In this study, Wang et al assessed the role of LIF on GVHD and GVL processes using recipient LIF knockout mice (in which GVHD was increased) and then the effects of LIF administration on gut GVHD where protection was observed. They further demonstrated that ISCs were protected by LIF not only from irradiation but also from an interferon gamma–mediated attack using organoid models. LIF was also shown to suppress donor T-cell activation in part by blocking IL-12–mediated class II expression on IECs, which have been demonstrated to fuel the gut GVHD processes.¹⁰ Lower proinflammatory cytokine and chemokine induction was also observed. Finally, GVL activity was not only spared, but it also appeared that LIF alone may exert modest antileukemia effects. The study was attractive in that different mouse strain combinations, including haploidentical, were used, and multiple treatment regimens were attempted. As with most radioprotective regimens such as using IL-7 and keratinocyte growth factor, administration of LIF before conditioning resulted in the greatest GVHD protection. However, even delaying administration well after alloHSCT, still resulted in significant, albeit less, protection.
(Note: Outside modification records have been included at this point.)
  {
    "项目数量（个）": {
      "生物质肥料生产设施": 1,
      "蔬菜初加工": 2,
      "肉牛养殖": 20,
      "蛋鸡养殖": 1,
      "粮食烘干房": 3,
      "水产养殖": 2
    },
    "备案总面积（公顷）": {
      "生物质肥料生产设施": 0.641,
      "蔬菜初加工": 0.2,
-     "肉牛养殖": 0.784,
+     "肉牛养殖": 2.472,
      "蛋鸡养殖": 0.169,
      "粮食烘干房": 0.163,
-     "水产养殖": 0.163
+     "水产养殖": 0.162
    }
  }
The study therefore suggests that LIF can influence numerous pathways: protect stem cells, facilitate repair, suppress inflammation, modulate T-cell function, and possibly contribute to antileukemia effects (see figure).
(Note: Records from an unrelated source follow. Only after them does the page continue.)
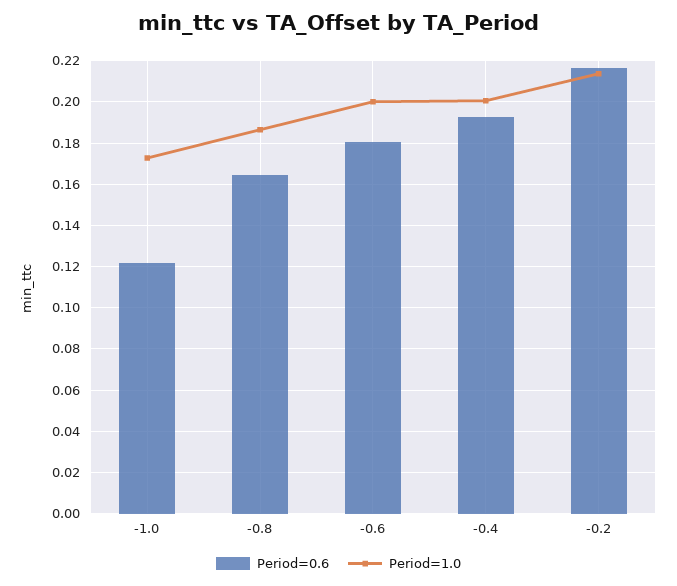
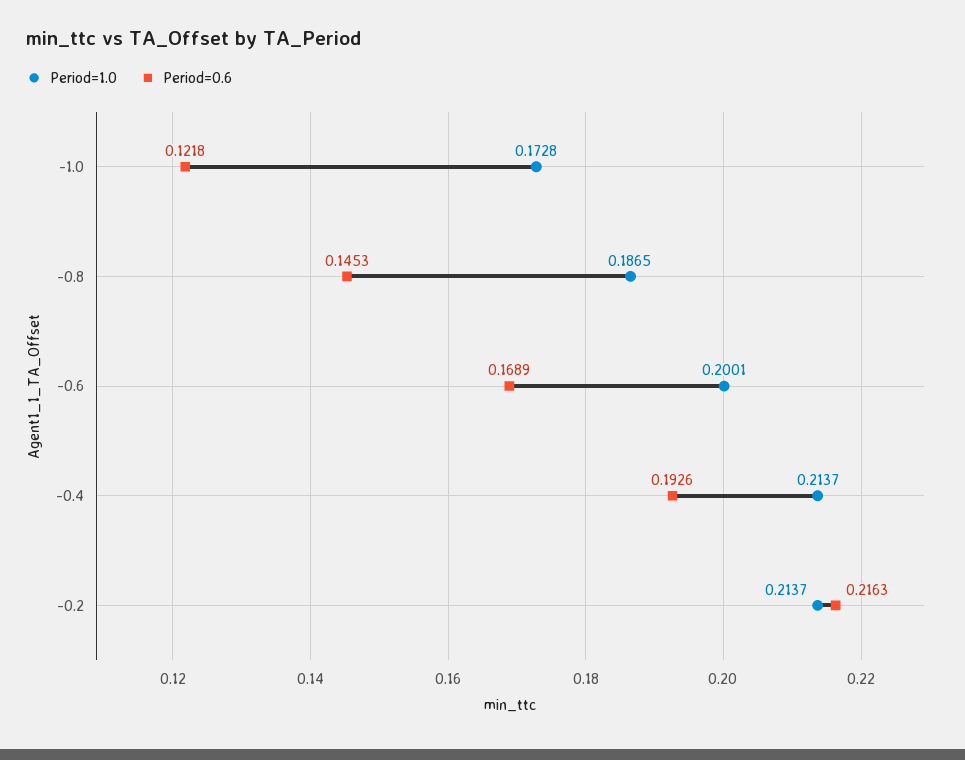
  {
    "Period=0.6": {
      "-1.0": 0.1218,
-     "-0.8": 0.165,
+     "-0.8": 0.1453,
-     "-0.6": 0.18,
+     "-0.6": 0.1689,
      "-0.4": 0.1926,
      "-0.2": 0.2163
    },
    "Period=1.0": {
      "-1.0": 0.1728,
      "-0.8": 0.1865,
      "-0.6": 0.2001,
-     "-0.4": 0.2,
+     "-0.4": 0.2137,
      "-0.2": 0.2137
    }
  }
What is needed to move this to the clinic? LIF has already been assessed clinically for other indications with a reasonable safety profile. Using LIF for alloHSCT and cancer is another matter though. In-depth preclinical studies are currently needed to address broader questions pertaining to alloHSCT. Are other acute GVHD target organs (liver, lung, skin) also directly protected or was it due to fewer gut GVHD effects? Are there windows for efficacy? Is chronic GVHD affected? Does it affect donor immune reconstitution? Does the cytoreductive conditioning protection observed with ISCs also affect malignant cells, and more importantly, is it dependent on the type of cancer? Antibodies to LIF are currently being examined for promoting anticancer immune responses, and ironically (given its name), LIF has been shown to promote cancer progression and metastasis in numerous tumors.⁶ It will therefore be critical to assess direct effects of LIF at various stages in hematologic malignancy progression of different human tumor types, as well as if the immunosuppressive properties of LIF can dampen GVL in some cancers that may not be as immunogenic as mouse tumor lines. Answers to all these questions along with further optimization of LIF administration are needed. Nonetheless, having a molecule exerting such diverse effects offers many opportunities, not only for alloHSCT but also in other instances in which either cytoreductive conditioning and/or immunotherapies are given (such as with chimeric antigen receptor–based approaches). We will just have to get around that unfortunate name and keep in mind the numerous and sometimes opposing effects different cytokines can have in GVHD and GVL processes and determine how best to exploit them. It may be that GVHD and GVL will always be tied together to some extent, but at least it may be possible to tip the balance in our patients’ favor.

Conflict-of-interest disclosure: The author declares no competing financial interests.